Start of Block
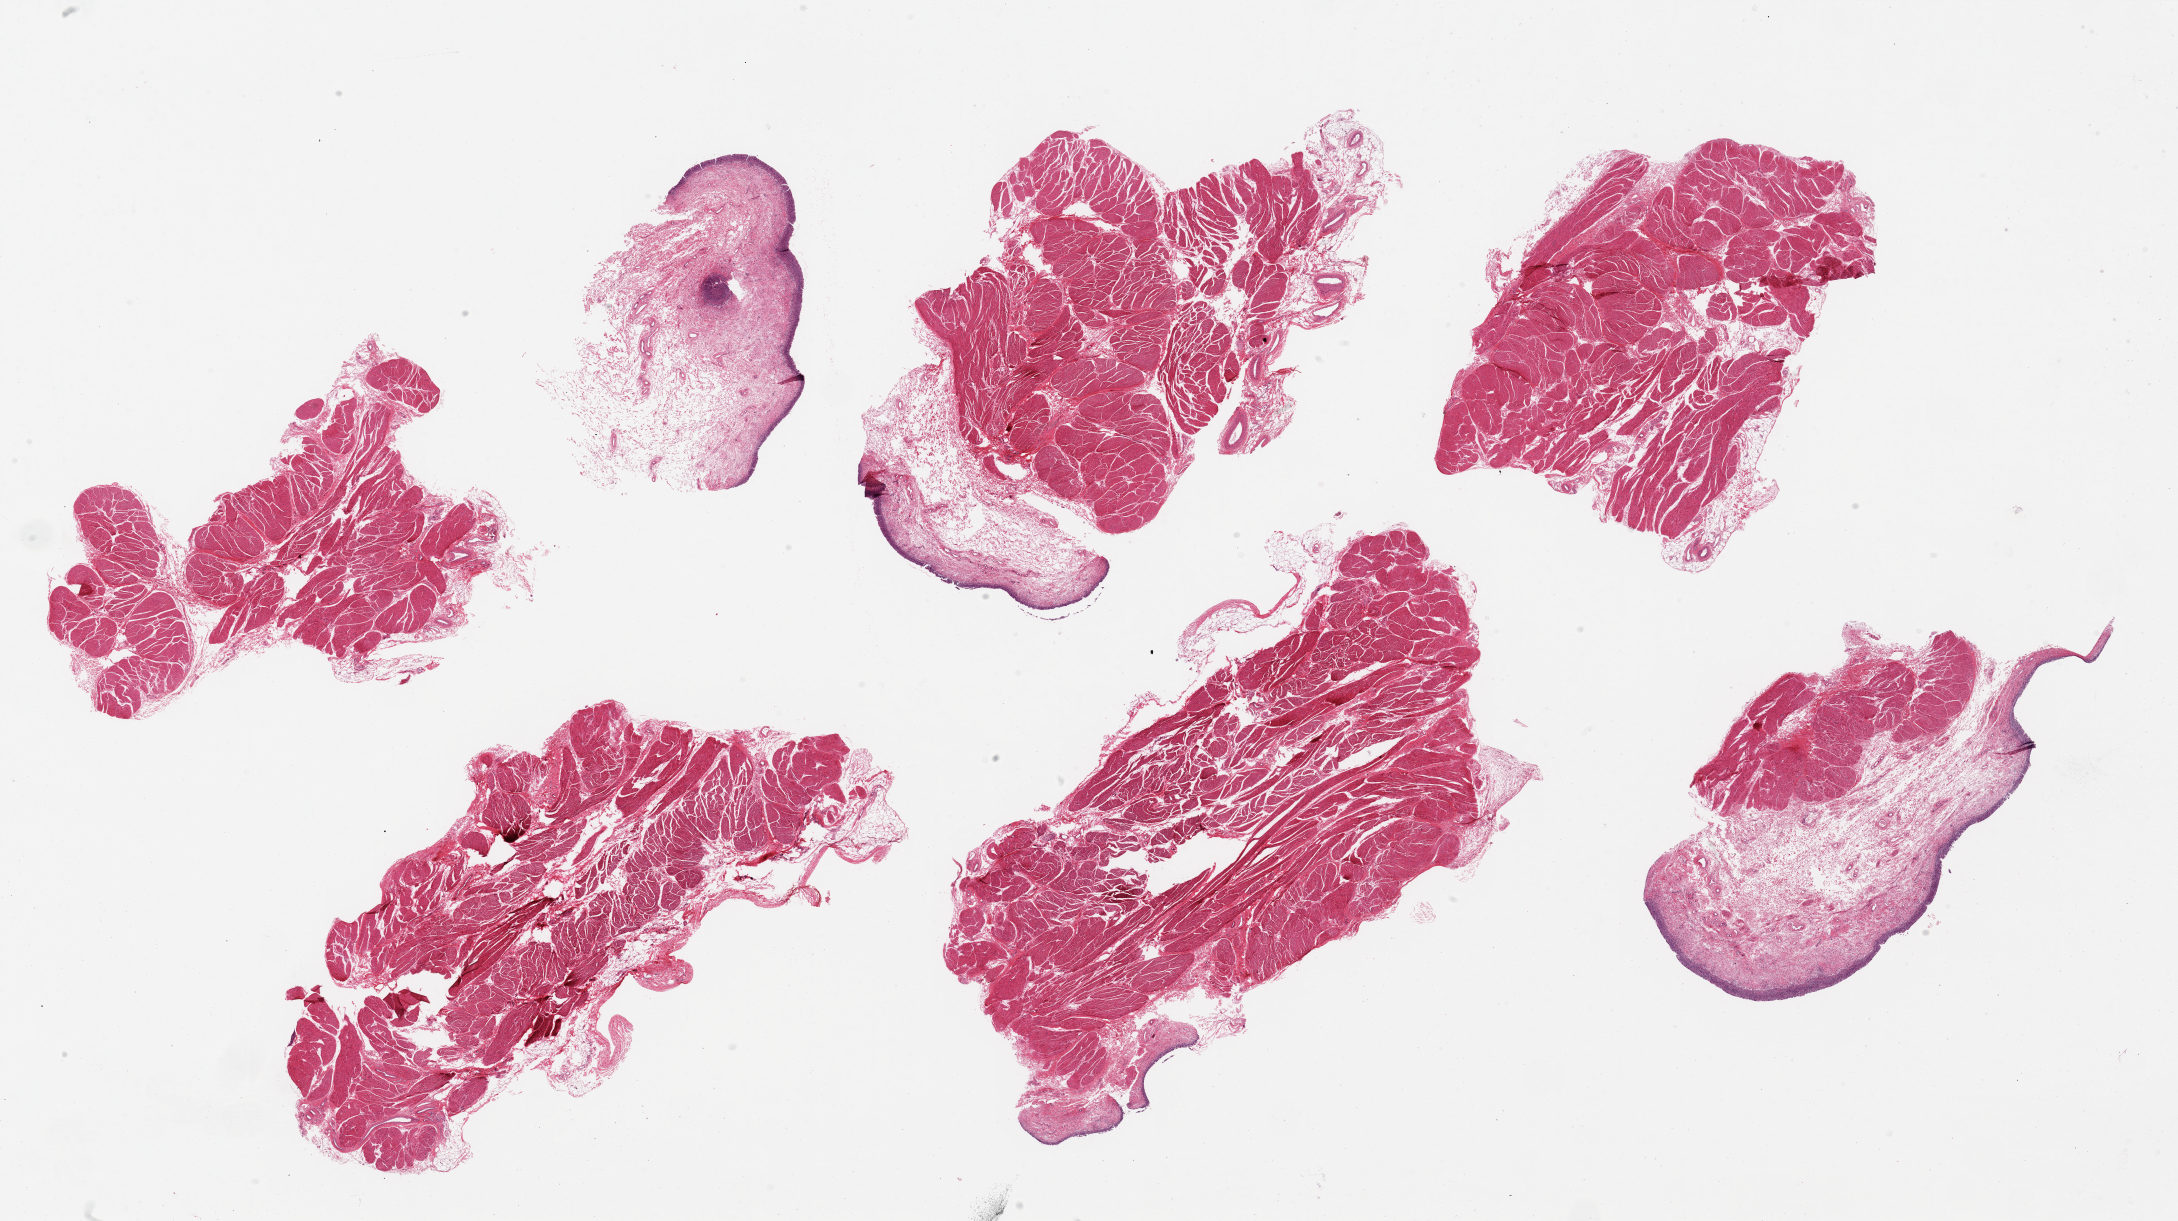
H&E whole-slide image — a low-resolution overview of the entire scanned area, about 34.5 x 19.3 mm; PAXgene-fixed paraffin-embedded (PFPE) section; target tissue: urinary bladder; tissue donor sample. Male donor.
Review note (as recorded): 5 pieces fragmented, ~8x4mm. Urothelium partly sloughed but better preserved than typical, <1% of thickness.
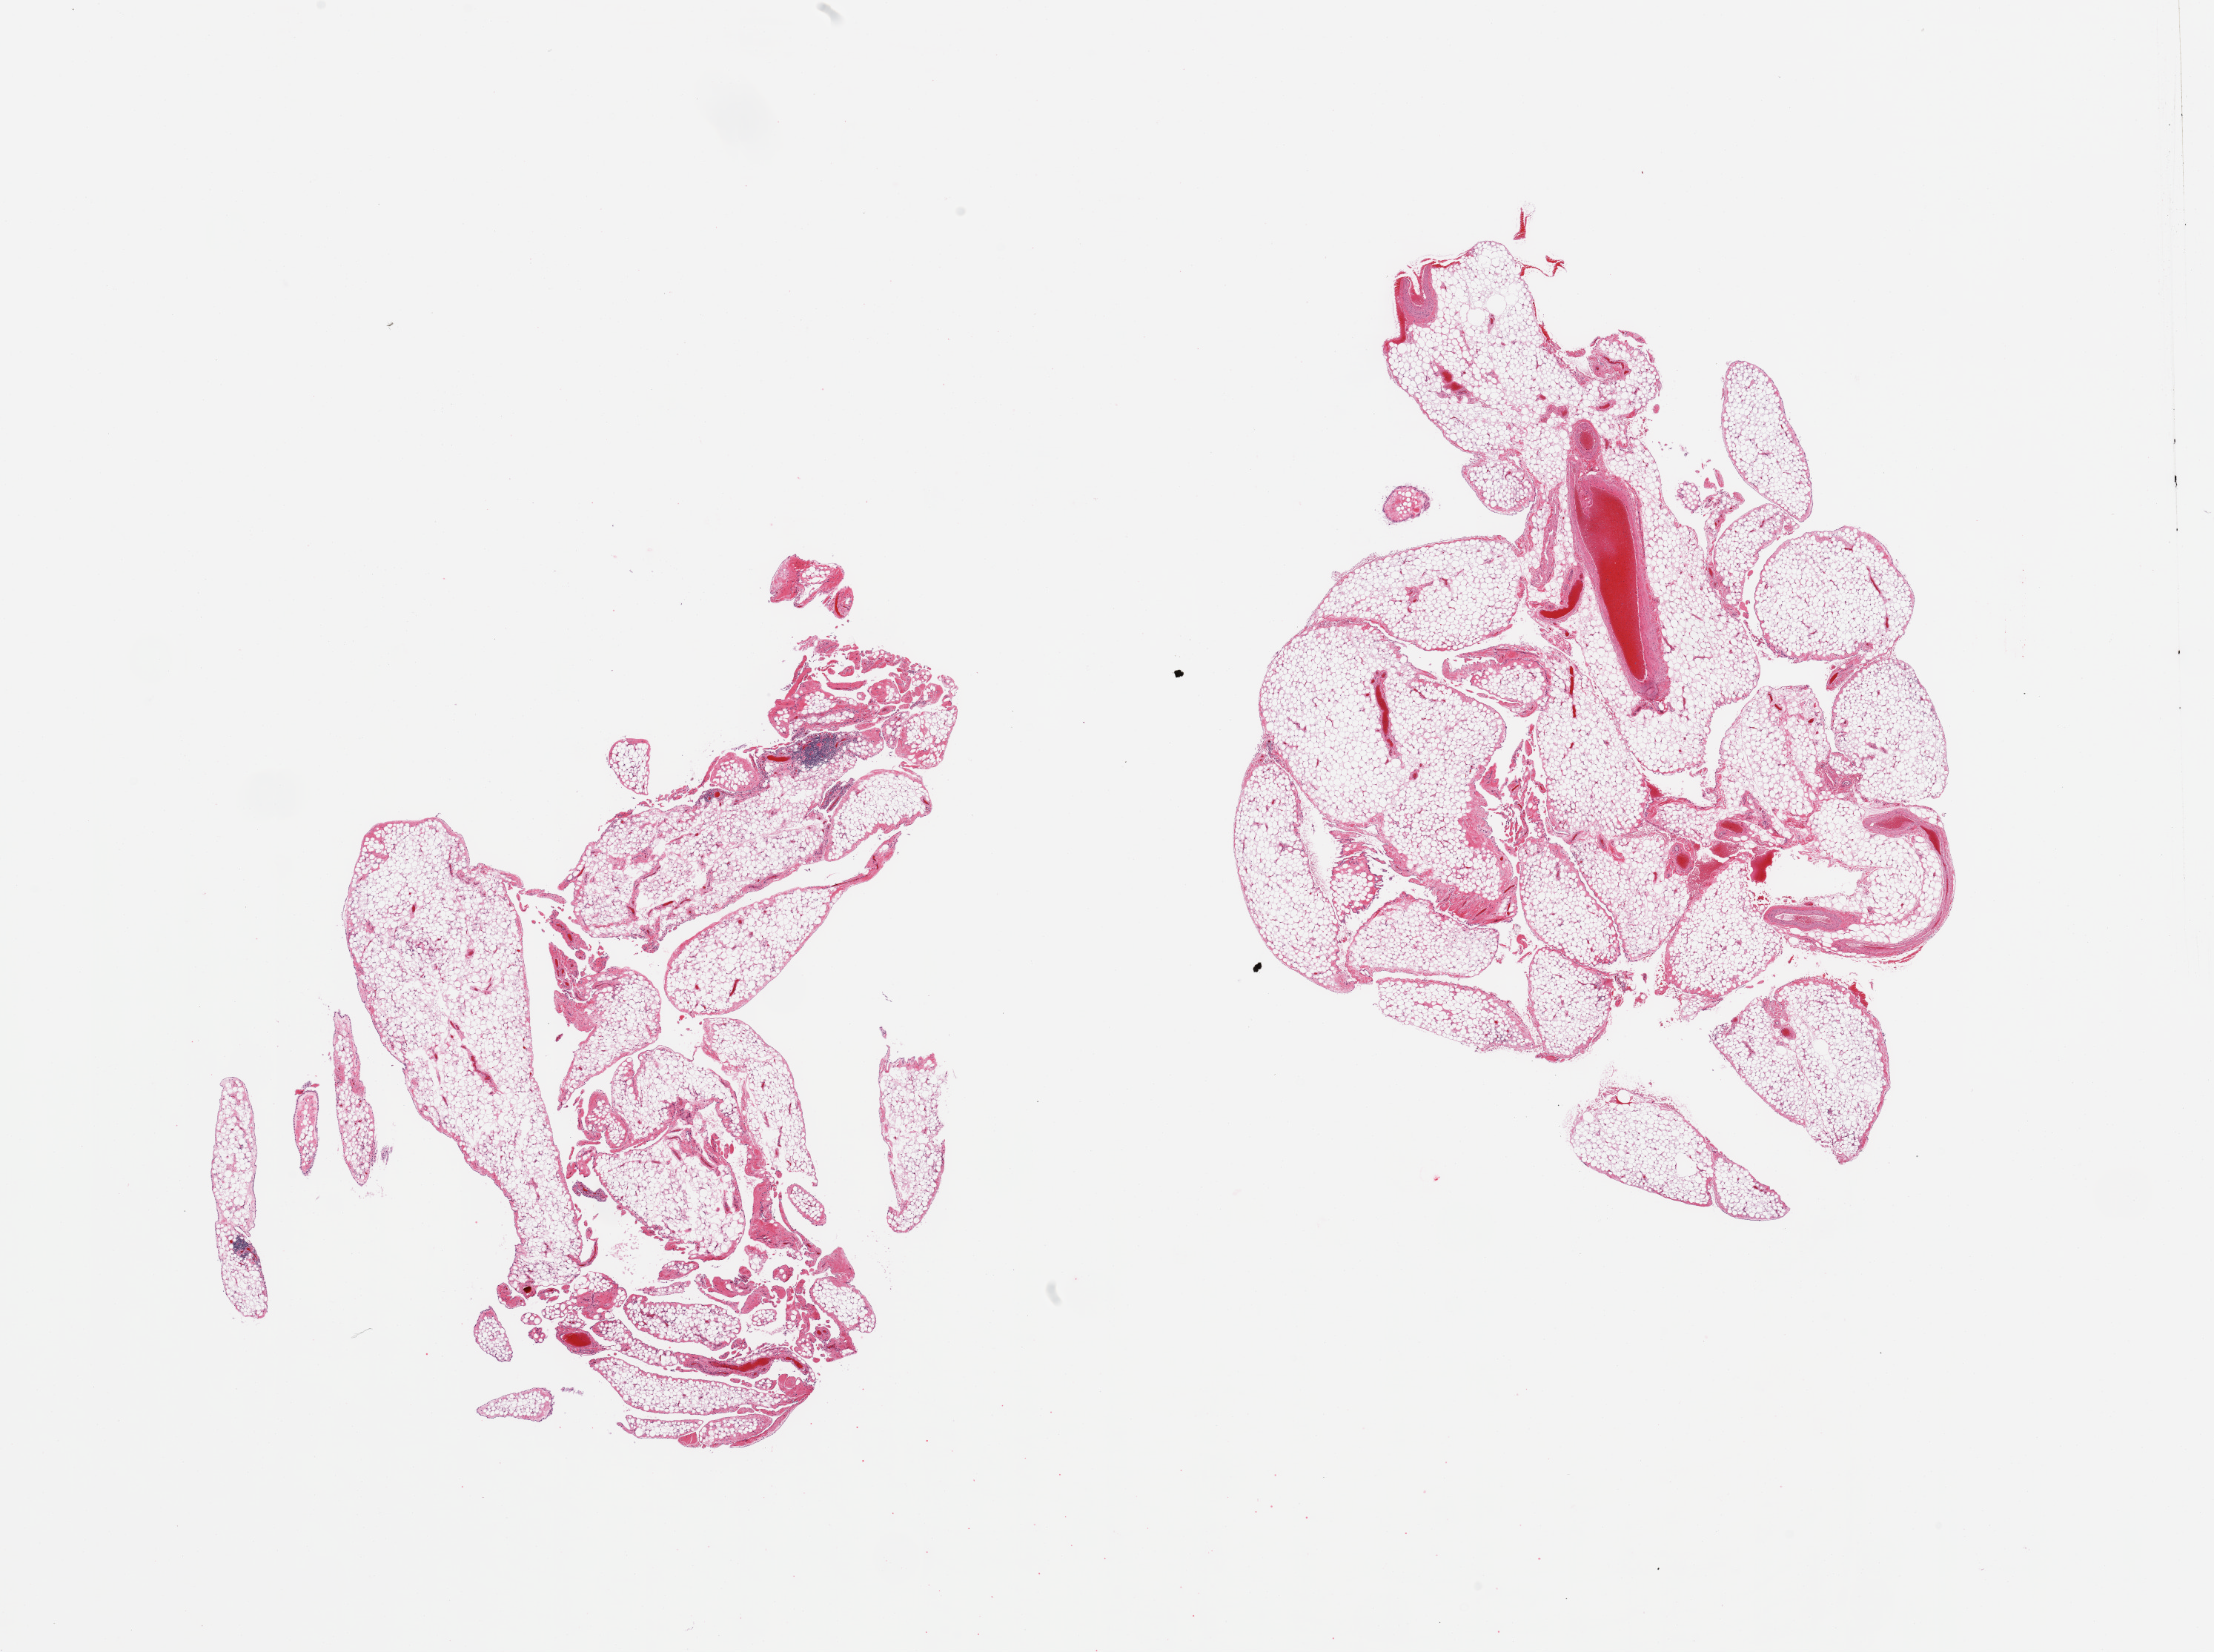
Whole-slide image, haematoxylin and eosin stain, brightfield, shown as a low-resolution overview of the whole scanned area (about 23.6 x 17.6 mm). PAXgene-fixed paraffin-embedded (PFPE) section. Sampled site (target tissue): omentum. Donor tissue sample.
Pathologist's review note for this sample: 2 pieces; 5% fibrovascular content.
End of Block
*EXERCISE:* Please reproduce the listing exactly from its opening line through the line that contains "Review note (as", both included, with all pictures omitted.

*YOUR SOLUTION:*
H&E whole-slide image — a low-resolution overview of the entire scanned area, about 34.5 x 19.3 mm; PAXgene-fixed paraffin-embedded (PFPE) section; target tissue: urinary bladder; tissue donor sample. Male donor.
Review note (as recorded): 5 pieces fragmented, ~8x4mm. Urothelium partly sloughed but better preserved than typical, <1% of thickness.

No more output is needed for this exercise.